Offline
This came up in a discussion today: Let's say for whatever reason you are Russian Orthodox and want to start going to a Greek Orthodox Church. Do you need to do anything at all or can you just start showing up to the Greek Orthodox service and be fine?
Does anyone ever really make that sort of switch?
Offline
If you are referring only to Eastern Orthodox Churches in full communion with each other then my understanding is that you can attend anyone of them. Usually, you would only change because you moved somewhere where the only Orthodox church was a different kind to the one you used to attend, or some similar reason.

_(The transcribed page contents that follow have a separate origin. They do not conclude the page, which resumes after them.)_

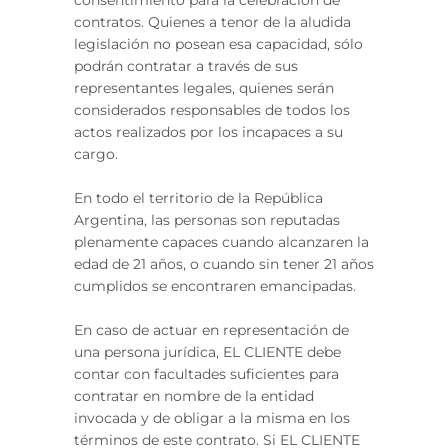
consentimiento para la celebración de
contratos. Quienes a tenor de la aludida
legislación no posean esa capacidad, sólo
podrán contratar a través de sus
representantes legales, quienes serán
considerados responsables de todos los
actos realizados por los incapaces a su
cargo.
En todo el territorio de la República
Argentina, las personas son reputadas
plenamente capaces cuando alcanzaren la
edad de 21 años, o cuando sin tener 21 años
cumplidos se encontraren emancipadas.
En caso de actuar en representación de
una persona jurídica, EL CLIENTE debe
contar con facultades suficientes para
contratar en nombre de la entidad
invocada y de obligar a la misma en los
términos de este contrato. Si EL CLIENTE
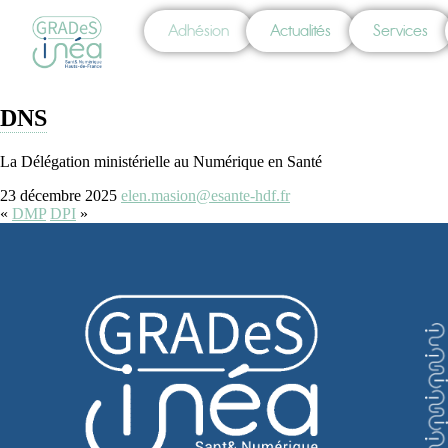
Adhésion
Actualités
Services
DNS
La Délégation ministérielle au Numérique en Santé
23 décembre 2025
elen.masion@esante-hdf.fr
«
DMP
DPI
»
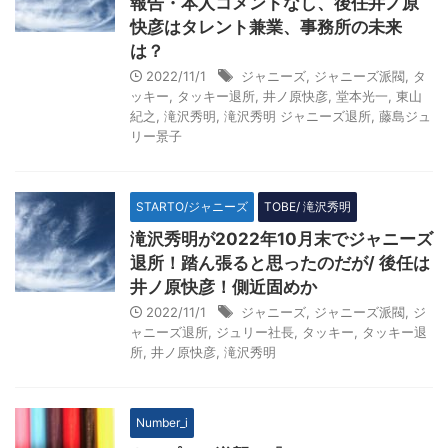
報告・本人コメントなし、後任井ノ原
快彦はタレント兼業、事務所の未来
は？
2022/11/1
ジャニーズ
,
ジャニーズ派閥
,
タ
ッキー
,
タッキー退所
,
井ノ原快彦
,
堂本光一
,
東山
紀之
,
滝沢秀明
,
滝沢秀明 ジャニーズ退所
,
藤島ジュ
リー景子
STARTO/ジャニーズ
TOBE/ 滝沢秀明
滝沢秀明が2022年10月末でジャニーズ
退所！踏ん張ると思ったのだが/ 後任は
井ノ原快彦！側近固めか
2022/11/1
ジャニーズ
,
ジャニーズ派閥
,
ジ
ャニーズ退所
,
ジュリー社長
,
タッキー
,
タッキー退
所
,
井ノ原快彦
,
滝沢秀明
Number_i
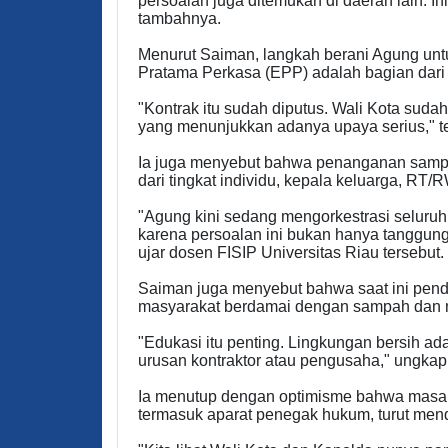
persoalan juga ditemukan di daerah lain. I
tambahnya.
Menurut Saiman, langkah berani Agung unt
Pratama Perkasa (EPP) adalah bagian dari 
"Kontrak itu sudah diputus. Wali Kota suda
yang menunjukkan adanya upaya serius," t
Ia juga menyebut bahwa penanganan sampah
dari tingkat individu, kepala keluarga, RT/
"Agung kini sedang mengorkestrasi seluruh
karena persoalan ini bukan hanya tanggung
ujar dosen FISIP Universitas Riau tersebut.
Saiman juga menyebut bahwa saat ini pen
masyarakat berdamai dengan sampah dan mu
"Edukasi itu penting. Lingkungan bersih 
urusan kontraktor atau pengusaha," ungkap
Ia menutup dengan optimisme bahwa masalah 
termasuk aparat penegak hukum, turut men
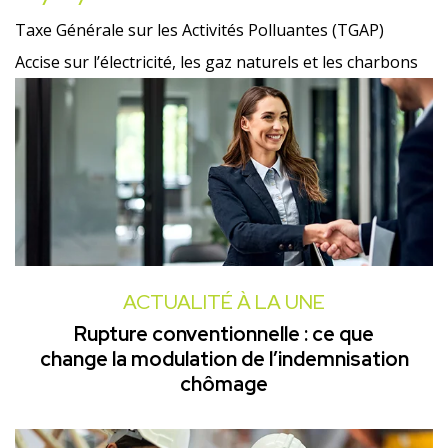
Taxe Générale sur les Activités Polluantes (TGAP)
Accise sur l’électricité, les gaz naturels et les charbons
ACTUALITÉ À LA UNE
Rupture conventionnelle : ce que
change la modulation de l’indemnisation
chômage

Of course, Oriental Orthodox Churches and the Church of the East are a different matter.
Offline
Yeah, I just mean the different ethnic varieties of the Eastern Orthodox Church. I know they have different liturgy, so I wasn't sure if there was any kind of transfer process or confirmation or anything like that.
Offline
Not confirmation. The priest might want to make sure you were a properly baptised member of a valid Eastern Orthodox Church, but apart from that you can take communion in any such church.
Some Eastern Orthodox parishes in Western countries can be quite ethnically based, and not entirely welcoming to outsiders, so that might be a practical difficulty, though the priest will no doubt not put you off taking part in worship there. Other parishes, whether ethnically based or not, can be very open to outsiders.